In a second case, a 43-year-old man recovered after five hours of breathing in exhaust fumes in a car fitted with a converter. Carbon monoxide poisoning normally causes loss of consciousness within a few minutes, and death within half an hour, but catalytic converters cut emissions by 90 per cent. In this case, the carbon monoxide level in the man's blood was only just above the level that would be normal for an urban smoker.
Suicide by car exhaust poisoning has long been a popular method among men. In 1992, the year before catalytic converters became mandatory in all new cars, 1,168 men in Britain took their lives this way (classified as "poisoning by other gases and vapours").
By 1996 that figure had fallen to 738, a drop of 37 per cent, which represents a saving of 430 lives.

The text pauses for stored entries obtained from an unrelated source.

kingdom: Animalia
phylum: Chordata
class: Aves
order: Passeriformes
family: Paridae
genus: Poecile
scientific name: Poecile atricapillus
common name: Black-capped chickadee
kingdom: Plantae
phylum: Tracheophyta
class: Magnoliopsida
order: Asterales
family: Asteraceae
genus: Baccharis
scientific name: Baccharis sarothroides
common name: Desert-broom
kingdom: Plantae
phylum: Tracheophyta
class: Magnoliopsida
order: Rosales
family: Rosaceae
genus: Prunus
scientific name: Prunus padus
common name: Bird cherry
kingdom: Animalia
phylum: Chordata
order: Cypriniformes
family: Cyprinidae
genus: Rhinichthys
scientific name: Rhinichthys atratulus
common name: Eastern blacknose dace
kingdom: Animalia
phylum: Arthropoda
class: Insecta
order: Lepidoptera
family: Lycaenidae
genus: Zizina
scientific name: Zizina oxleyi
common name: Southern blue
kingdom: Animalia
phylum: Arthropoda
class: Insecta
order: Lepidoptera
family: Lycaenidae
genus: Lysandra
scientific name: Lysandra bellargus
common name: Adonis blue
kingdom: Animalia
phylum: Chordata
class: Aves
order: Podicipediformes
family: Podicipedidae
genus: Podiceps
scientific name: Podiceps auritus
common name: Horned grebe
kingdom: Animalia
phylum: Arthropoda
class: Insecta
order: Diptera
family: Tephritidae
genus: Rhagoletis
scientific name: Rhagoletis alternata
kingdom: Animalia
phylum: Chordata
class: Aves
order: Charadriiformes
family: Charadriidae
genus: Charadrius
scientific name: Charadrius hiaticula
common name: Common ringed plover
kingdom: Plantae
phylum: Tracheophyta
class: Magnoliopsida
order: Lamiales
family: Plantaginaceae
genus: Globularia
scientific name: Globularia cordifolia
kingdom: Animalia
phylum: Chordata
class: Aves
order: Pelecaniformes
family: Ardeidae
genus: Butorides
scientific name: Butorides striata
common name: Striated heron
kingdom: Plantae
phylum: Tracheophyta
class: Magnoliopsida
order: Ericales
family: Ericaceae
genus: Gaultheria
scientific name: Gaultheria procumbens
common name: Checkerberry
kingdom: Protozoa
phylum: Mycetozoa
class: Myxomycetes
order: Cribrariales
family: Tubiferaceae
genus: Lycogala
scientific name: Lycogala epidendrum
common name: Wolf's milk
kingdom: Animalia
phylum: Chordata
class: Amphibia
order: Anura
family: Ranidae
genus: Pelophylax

Women tend to choose other methods, probably because they are less likely to be car-owners, but the rate dropped among them, too, from 143 deaths in 1992 to 104 in 1996. Experts have long known that suicide rates depend on the availability of a method. When it is removed, some people find alternative means of taking their lives, but many do not. In the Sixties, putting your head in the gas oven was the commonest method of suicide, until carbon monoxide levels in town gas were lowered and it was replaced by non-toxic North Sea gas. The overall suicide rate fell by a third.
Dr Robert Kendall, president of the Royal College of Psychiatrists, who records the latest figures in The Lancet, says cleaner cars in the Nineties are saving lives in the same way that cleaner ovens did in the Sixties. "The introduction of catalytic converters has decreased the number of suicides without substitution of other methods."
This is cause for celebration, but the Samaritans will have none of it. While they naturally welcome the saving of lives, they insist that the removal of a method of taking life will not improve the emotional well- being of the community. This seems to miss an essential point about suicide - that it is often an impulsive and desperate gesture from which there is no going back. If you can stop that gesture ending fatally, you not only save a life - you also offer the survivor a chance to renew it.